> WHAT YOU WILL DO: Please give the data below again in full, exactly as it stands.

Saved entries
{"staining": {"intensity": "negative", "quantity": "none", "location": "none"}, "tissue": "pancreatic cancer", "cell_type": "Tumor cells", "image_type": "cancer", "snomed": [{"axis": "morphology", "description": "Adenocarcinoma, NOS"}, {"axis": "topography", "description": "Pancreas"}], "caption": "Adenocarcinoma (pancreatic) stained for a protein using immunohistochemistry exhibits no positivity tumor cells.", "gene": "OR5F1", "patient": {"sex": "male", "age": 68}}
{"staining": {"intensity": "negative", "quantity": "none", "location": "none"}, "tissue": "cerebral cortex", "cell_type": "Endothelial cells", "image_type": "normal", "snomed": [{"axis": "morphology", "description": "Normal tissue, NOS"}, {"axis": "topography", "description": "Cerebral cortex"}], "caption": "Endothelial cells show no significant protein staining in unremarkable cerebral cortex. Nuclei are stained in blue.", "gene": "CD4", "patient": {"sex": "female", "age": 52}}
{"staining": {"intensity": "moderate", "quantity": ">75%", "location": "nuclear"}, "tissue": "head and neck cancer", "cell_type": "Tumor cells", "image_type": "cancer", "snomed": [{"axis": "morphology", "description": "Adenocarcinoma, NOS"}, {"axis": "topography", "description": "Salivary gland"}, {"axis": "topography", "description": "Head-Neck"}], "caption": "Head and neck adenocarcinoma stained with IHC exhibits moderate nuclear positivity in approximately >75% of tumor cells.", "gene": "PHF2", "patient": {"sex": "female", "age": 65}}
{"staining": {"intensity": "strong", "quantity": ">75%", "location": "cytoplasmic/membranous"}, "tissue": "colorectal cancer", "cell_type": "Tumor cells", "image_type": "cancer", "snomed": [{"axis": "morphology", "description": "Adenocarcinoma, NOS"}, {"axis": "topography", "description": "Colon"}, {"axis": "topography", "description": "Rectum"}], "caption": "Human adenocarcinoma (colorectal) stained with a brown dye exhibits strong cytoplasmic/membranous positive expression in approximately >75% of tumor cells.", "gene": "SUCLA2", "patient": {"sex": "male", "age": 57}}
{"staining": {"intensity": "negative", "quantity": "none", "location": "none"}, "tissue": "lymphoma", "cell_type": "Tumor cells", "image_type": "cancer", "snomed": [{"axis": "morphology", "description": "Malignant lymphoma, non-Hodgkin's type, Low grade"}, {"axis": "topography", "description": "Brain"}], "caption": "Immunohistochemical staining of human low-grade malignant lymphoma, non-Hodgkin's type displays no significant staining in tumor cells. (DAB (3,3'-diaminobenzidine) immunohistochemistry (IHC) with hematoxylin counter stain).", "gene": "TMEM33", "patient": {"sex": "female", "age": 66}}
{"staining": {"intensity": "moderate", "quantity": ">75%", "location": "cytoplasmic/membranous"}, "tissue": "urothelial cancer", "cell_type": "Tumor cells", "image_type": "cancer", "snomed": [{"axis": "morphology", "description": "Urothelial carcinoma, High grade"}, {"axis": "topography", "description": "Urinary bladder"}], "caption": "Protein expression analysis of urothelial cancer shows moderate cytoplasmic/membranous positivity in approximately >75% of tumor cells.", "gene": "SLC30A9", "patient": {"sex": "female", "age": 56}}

> RESULT OF THIS TASK:
{"staining": {"intensity": "negative", "quantity": "none", "location": "none"}, "tissue": "pancreatic cancer", "cell_type": "Tumor cells", "image_type": "cancer", "snomed": [{"axis": "morphology", "description": "Adenocarcinoma, NOS"}, {"axis": "topography", "description": "Pancreas"}], "caption": "Adenocarcinoma (pancreatic) stained for a protein using immunohistochemistry exhibits no positivity tumor cells.", "gene": "OR5F1", "patient": {"sex": "male", "age": 68}}
{"staining": {"intensity": "negative", "quantity": "none", "location": "none"}, "tissue": "cerebral cortex", "cell_type": "Endothelial cells", "image_type": "normal", "snomed": [{"axis": "morphology", "description": "Normal tissue, NOS"}, {"axis": "topography", "description": "Cerebral cortex"}], "caption": "Endothelial cells show no significant protein staining in unremarkable cerebral cortex. Nuclei are stained in blue.", "gene": "CD4", "patient": {"sex": "female", "age": 52}}
{"staining": {"intensity": "moderate", "quantity": ">75%", "location": "nuclear"}, "tissue": "head and neck cancer", "cell_type": "Tumor cells", "image_type": "cancer", "snomed": [{"axis": "morphology", "description": "Adenocarcinoma, NOS"}, {"axis": "topography", "description": "Salivary gland"}, {"axis": "topography", "description": "Head-Neck"}], "caption": "Head and neck adenocarcinoma stained with IHC exhibits moderate nuclear positivity in approximately >75% of tumor cells.", "gene": "PHF2", "patient": {"sex": "female", "age": 65}}
{"staining": {"intensity": "strong", "quantity": ">75%", "location": "cytoplasmic/membranous"}, "tissue": "colorectal cancer", "cell_type": "Tumor cells", "image_type": "cancer", "snomed": [{"axis": "morphology", "description": "Adenocarcinoma, NOS"}, {"axis": "topography", "description": "Colon"}, {"axis": "topography", "description": "Rectum"}], "caption": "Human adenocarcinoma (colorectal) stained with a brown dye exhibits strong cytoplasmic/membranous positive expression in approximately >75% of tumor cells.", "gene": "SUCLA2", "patient": {"sex": "male", "age": 57}}
{"staining": {"intensity": "negative", "quantity": "none", "location": "none"}, "tissue": "lymphoma", "cell_type": "Tumor cells", "image_type": "cancer", "snomed": [{"axis": "morphology", "description": "Malignant lymphoma, non-Hodgkin's type, Low grade"}, {"axis": "topography", "description": "Brain"}], "caption": "Immunohistochemical staining of human low-grade malignant lymphoma, non-Hodgkin's type displays no significant staining in tumor cells. (DAB (3,3'-diaminobenzidine) immunohistochemistry (IHC) with hematoxylin counter stain).", "gene": "TMEM33", "patient": {"sex": "female", "age": 66}}
{"staining": {"intensity": "moderate", "quantity": ">75%", "location": "cytoplasmic/membranous"}, "tissue": "urothelial cancer", "cell_type": "Tumor cells", "image_type": "cancer", "snomed": [{"axis": "morphology", "description": "Urothelial carcinoma, High grade"}, {"axis": "topography", "description": "Urinary bladder"}], "caption": "Protein expression analysis of urothelial cancer shows moderate cytoplasmic/membranous positivity in approximately >75% of tumor cells.", "gene": "SLC30A9", "patient": {"sex": "female", "age": 56}}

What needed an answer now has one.